EAPB’s debt protection metrics are deemed adequate, despite its increasing debt load.
Its funds from operations (“FFO”) debt coverage had improved to 1.08 times as at
end-March 2013 from 0.74 times previously. However, debt-funded expansion is
envisaged to erode the Company’s FFO debt coverage to 0.45 times in FY Mar 2014.
Nevertheless, we expect the ratio to still compare better to that of similar-rated
peers.

However, we note the Company is susceptibility to economic cyclicality. The
Company’s revenue mainly stems from advertising expenditure (“adex”) and closely
reflects TV industry adex, which in turn is highly correlated to the country’s economic
cycle. Advertisers tend to reduce adex spending in the event of economic volatility.

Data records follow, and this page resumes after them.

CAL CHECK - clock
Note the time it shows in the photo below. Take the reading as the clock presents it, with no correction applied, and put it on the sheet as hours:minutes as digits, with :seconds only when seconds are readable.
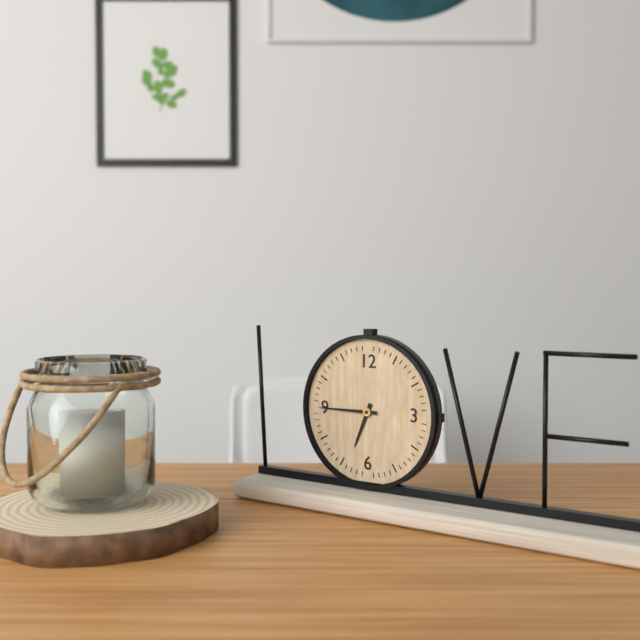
6:45
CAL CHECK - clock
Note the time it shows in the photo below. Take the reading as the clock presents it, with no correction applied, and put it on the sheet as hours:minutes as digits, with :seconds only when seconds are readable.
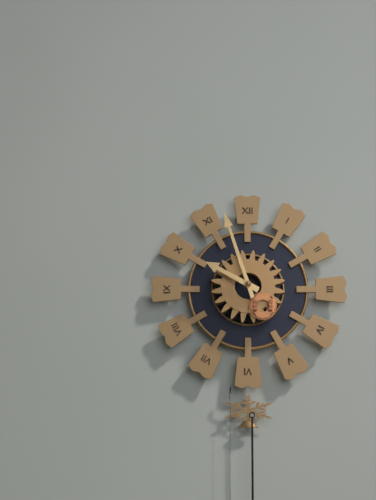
9:57
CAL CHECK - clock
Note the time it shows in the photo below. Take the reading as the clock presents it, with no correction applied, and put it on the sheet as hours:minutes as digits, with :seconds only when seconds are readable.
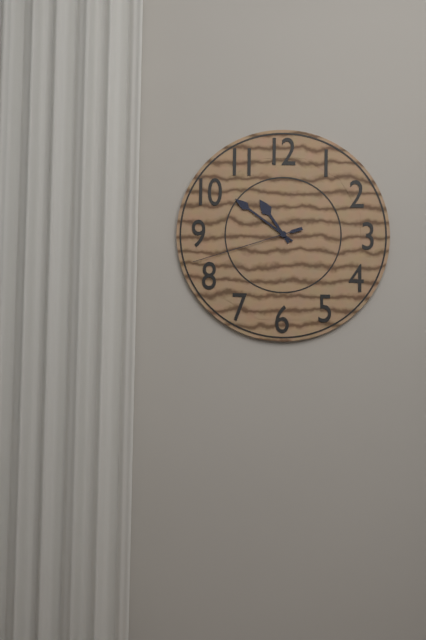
10:51:42
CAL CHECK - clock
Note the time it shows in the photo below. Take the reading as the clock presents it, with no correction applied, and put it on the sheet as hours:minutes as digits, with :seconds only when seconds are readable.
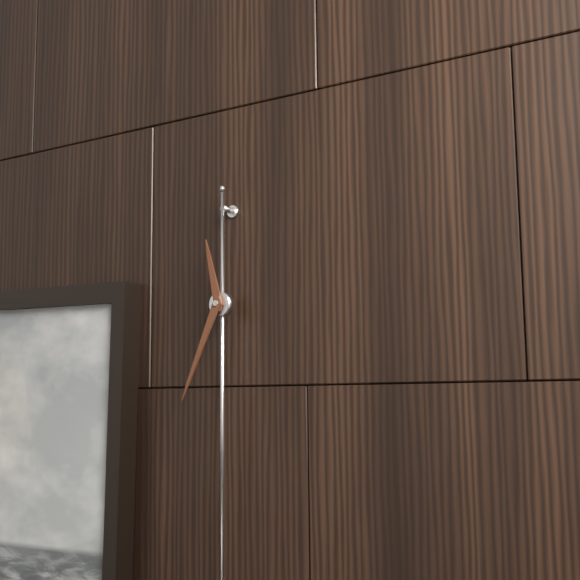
11:34
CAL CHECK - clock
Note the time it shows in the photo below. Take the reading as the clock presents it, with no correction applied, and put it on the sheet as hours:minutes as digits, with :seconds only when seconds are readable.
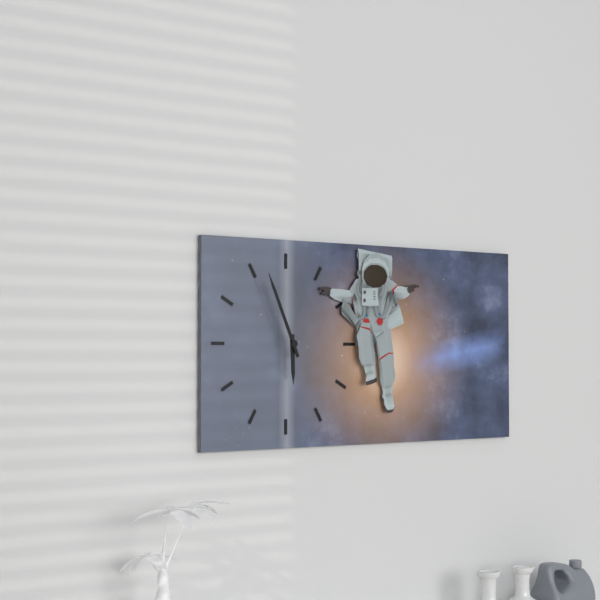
5:56
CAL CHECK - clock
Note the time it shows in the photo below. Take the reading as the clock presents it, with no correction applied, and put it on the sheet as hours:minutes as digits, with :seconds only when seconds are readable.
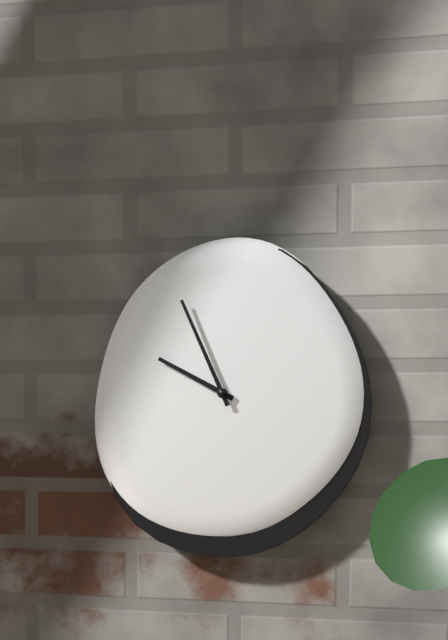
9:56
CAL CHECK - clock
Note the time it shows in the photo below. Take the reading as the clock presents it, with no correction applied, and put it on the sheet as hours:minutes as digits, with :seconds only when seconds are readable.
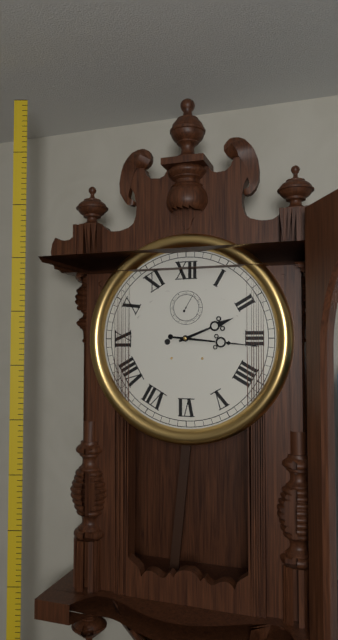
2:16
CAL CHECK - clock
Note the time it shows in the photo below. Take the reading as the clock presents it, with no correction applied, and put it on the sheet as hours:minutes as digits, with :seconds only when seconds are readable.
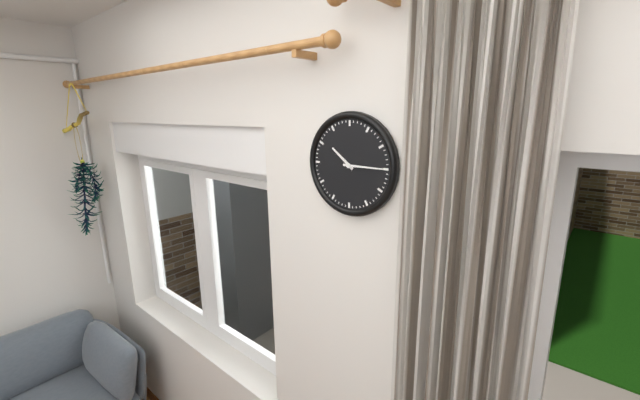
10:15
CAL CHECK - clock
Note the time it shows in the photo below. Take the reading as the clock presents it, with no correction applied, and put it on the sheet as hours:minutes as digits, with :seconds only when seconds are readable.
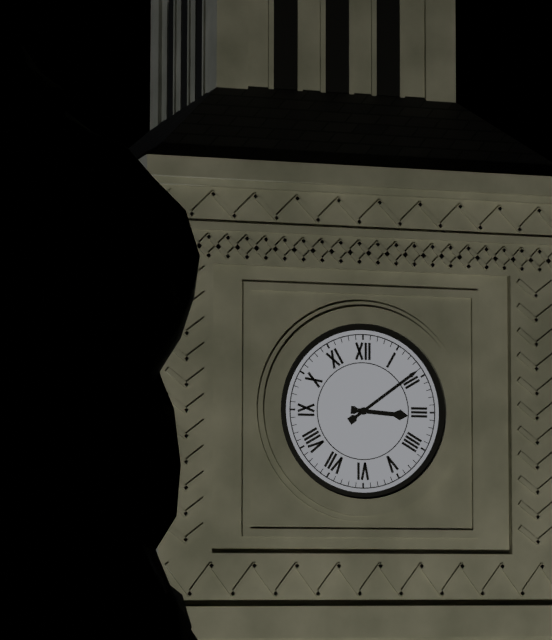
3:09
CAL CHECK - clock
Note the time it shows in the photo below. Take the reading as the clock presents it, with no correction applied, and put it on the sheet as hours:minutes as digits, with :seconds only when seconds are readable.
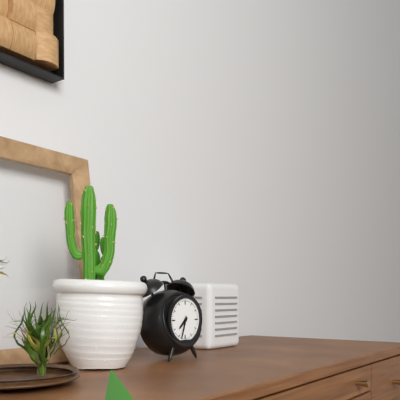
7:33
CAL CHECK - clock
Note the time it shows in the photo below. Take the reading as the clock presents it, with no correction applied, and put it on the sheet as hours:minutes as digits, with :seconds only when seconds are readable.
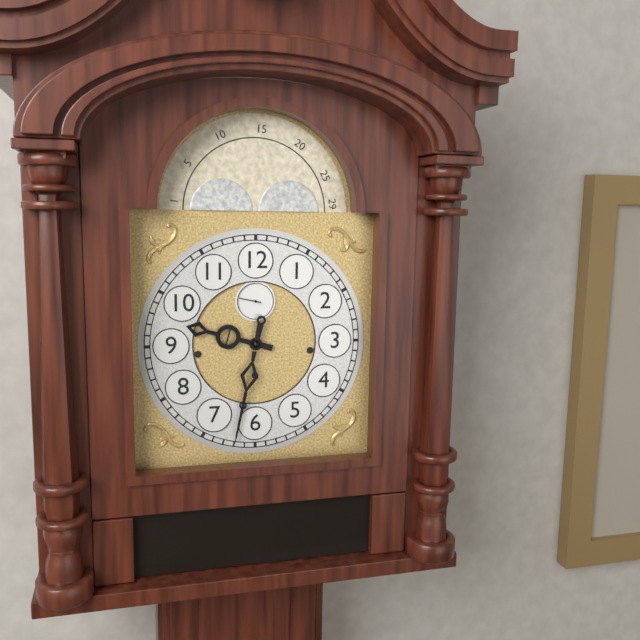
9:32
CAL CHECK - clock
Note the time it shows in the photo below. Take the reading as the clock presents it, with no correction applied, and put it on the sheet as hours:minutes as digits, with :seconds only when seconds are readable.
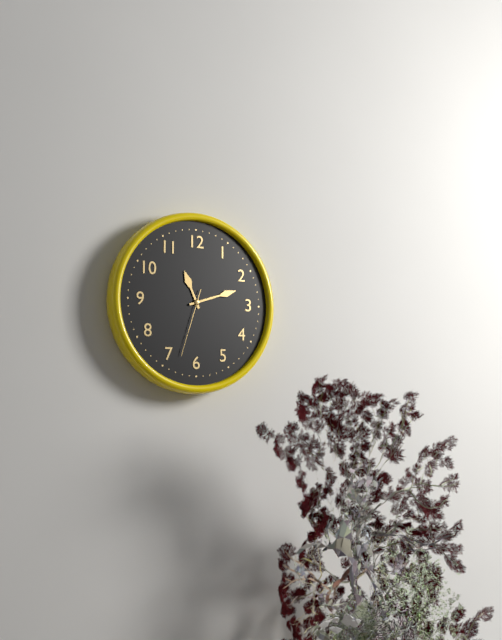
11:12:33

Given that TV is a more expensive advertising medium, TV adex is highly susceptible
to economic cyclicality.

Furthermore, the Company’s working-capital requirements increased owing to the
weakening in the receivables cycle which clocked in at 140 days as at end-March
2013. This was largely owing to a slowdown in corporate adex as a result of adverse
economic conditions. However, we derive comfort from the Company’s adequate
liquidity position to cater to its working capital requirements.